1) JOB HUNTING EXPENSES: It pays to save your receipts for job-hunting expenses because they are deductible as a miscellaneous itemized expense if used to find a new job in a similar line of work. Money spent on searching for employment such as printing resumes, transportation to and from interviews, outplacement agency fees, travel expenses (i.e. hotels, food, rental cars, air travel), and telephone and cell phone bills are tax deductable. Even moving expenses are deductible once you find a job.

* Please note, the IRS wants you to look for your new job either while you still have your current job or very quickly after you left your old job. If there was a substantial break between your last job and the time you finally got off your butt to look for your new job, they're not going to let you take any deductions.

* Also, expenses are only deductible if you itemize them on your tax return, so you can't take the standard deduction. And you can only deduct expenses that exceed 2% of your adjusted gross income. So if you had an AGI of $30,000, you can only deduct expenses over $600.

* Finally, your expenses will not be deductible if your new employer reimbursed you for them. In some cases, the employee can report the expenses to the employer and get reimbursed 100% under an accountable plan. In some circumstances (rare), your employer may report this reimbursement to the IRS as income. If they do so, please report it as income however include the amount as part of your job hunting expense deductions.
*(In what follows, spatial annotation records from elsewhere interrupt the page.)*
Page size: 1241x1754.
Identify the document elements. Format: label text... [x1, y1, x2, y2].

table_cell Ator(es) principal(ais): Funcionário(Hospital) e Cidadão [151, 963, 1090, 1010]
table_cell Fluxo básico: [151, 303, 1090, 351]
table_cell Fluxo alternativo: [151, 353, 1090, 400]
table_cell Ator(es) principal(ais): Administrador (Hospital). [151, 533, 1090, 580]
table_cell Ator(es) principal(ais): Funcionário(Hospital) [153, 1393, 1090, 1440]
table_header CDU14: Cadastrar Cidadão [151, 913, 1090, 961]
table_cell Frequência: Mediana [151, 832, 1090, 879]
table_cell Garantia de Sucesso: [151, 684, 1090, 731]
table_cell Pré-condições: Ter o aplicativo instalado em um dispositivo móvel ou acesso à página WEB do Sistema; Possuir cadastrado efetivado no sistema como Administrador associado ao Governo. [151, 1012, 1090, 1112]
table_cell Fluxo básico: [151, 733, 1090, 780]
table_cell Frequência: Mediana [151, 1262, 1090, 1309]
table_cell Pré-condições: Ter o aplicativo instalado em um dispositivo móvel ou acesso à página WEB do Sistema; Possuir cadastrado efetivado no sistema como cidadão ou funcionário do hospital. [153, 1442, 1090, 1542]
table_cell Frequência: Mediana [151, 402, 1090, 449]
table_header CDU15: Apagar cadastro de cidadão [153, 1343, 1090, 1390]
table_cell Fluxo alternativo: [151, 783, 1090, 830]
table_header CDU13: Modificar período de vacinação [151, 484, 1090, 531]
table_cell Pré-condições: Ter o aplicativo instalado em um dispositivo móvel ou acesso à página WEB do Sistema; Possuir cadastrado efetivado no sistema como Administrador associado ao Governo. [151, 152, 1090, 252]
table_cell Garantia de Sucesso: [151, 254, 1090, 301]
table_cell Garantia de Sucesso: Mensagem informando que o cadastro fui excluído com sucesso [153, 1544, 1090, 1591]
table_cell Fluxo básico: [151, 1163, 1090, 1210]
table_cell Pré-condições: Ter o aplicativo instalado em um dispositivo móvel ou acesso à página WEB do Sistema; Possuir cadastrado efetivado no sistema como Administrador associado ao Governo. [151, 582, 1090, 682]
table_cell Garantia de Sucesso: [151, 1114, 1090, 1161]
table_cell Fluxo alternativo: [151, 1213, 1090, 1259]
2) COST OF TAX PREPARATION: Tax tools, books, classes, software, and even tax preparation services are deductible on your tax return as a miscellaneous itemized deduction.

3) MEDICAL EXPENSES EXCEEDING 7.5% OF ADJUSTED GROSS INCOME: You can alleviate some of the pain by deducting your doctor bills. However, since medical bills are deductible only to the extent that they total more than 7.5% of your adjusted gross income, timing your payments may be the only way to garner a tax benefit from these costs. By the end of the year, you will know where you stand with your total adjustable gross income. But you may want to resist squaring any medical tabs until next year, when the tax benefits could be more advantageous. However, if you know your medical bills will exceed 7.5% of your adjusted gross income, then put your entire medical bill onto a credit card by the end of the year instead of making payments. This will ensure that you receive as large as a deduction as possible.